(Limb landmark coordinates)
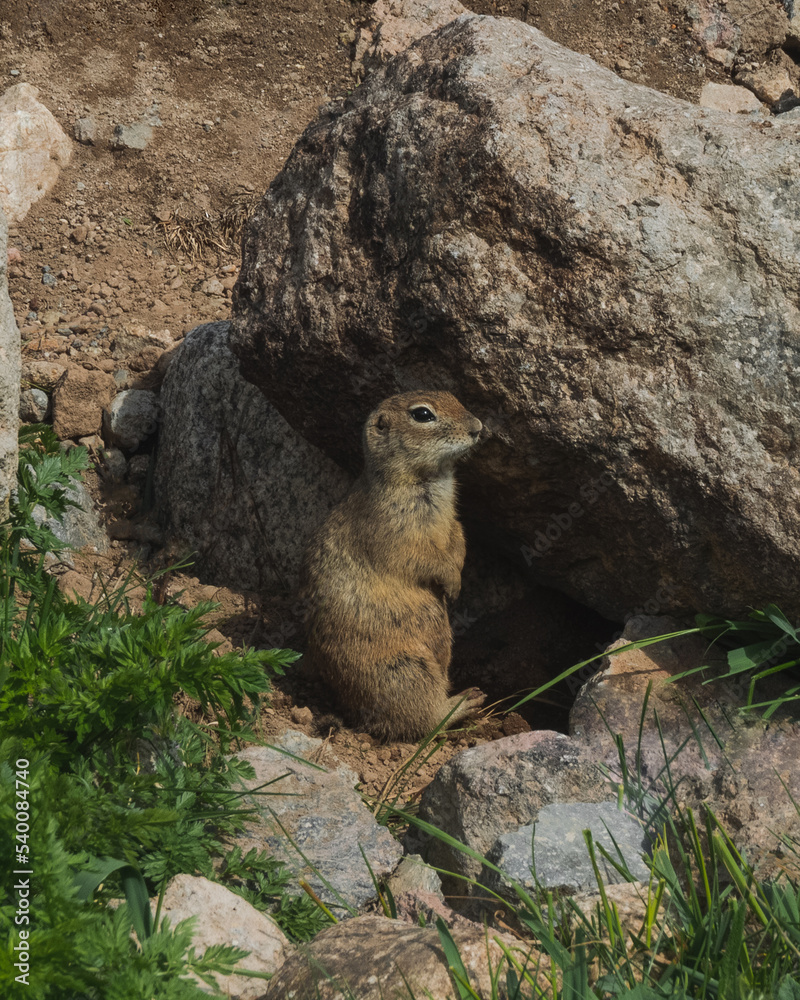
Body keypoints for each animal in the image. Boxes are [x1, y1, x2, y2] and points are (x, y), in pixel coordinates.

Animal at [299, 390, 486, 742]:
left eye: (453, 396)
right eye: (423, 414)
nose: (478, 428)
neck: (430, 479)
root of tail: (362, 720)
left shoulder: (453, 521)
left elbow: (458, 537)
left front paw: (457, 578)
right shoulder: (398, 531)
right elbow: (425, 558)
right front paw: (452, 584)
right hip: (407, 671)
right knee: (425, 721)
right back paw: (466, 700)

---

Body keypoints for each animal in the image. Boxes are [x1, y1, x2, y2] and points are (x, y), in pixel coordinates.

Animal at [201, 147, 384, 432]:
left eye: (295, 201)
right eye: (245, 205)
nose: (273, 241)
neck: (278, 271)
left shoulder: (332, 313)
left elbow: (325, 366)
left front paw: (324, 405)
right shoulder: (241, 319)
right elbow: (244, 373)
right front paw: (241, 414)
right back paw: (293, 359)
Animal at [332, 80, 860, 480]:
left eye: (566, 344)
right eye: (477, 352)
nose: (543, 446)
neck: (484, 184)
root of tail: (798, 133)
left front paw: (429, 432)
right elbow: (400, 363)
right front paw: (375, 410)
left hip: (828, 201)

Exercise brief:
Search the records for the string "front" and report each line that has it.

Answer:
left front paw: (457, 578)
right front paw: (452, 584)
left front paw: (324, 405)
right front paw: (241, 414)
left front paw: (429, 432)
right front paw: (375, 410)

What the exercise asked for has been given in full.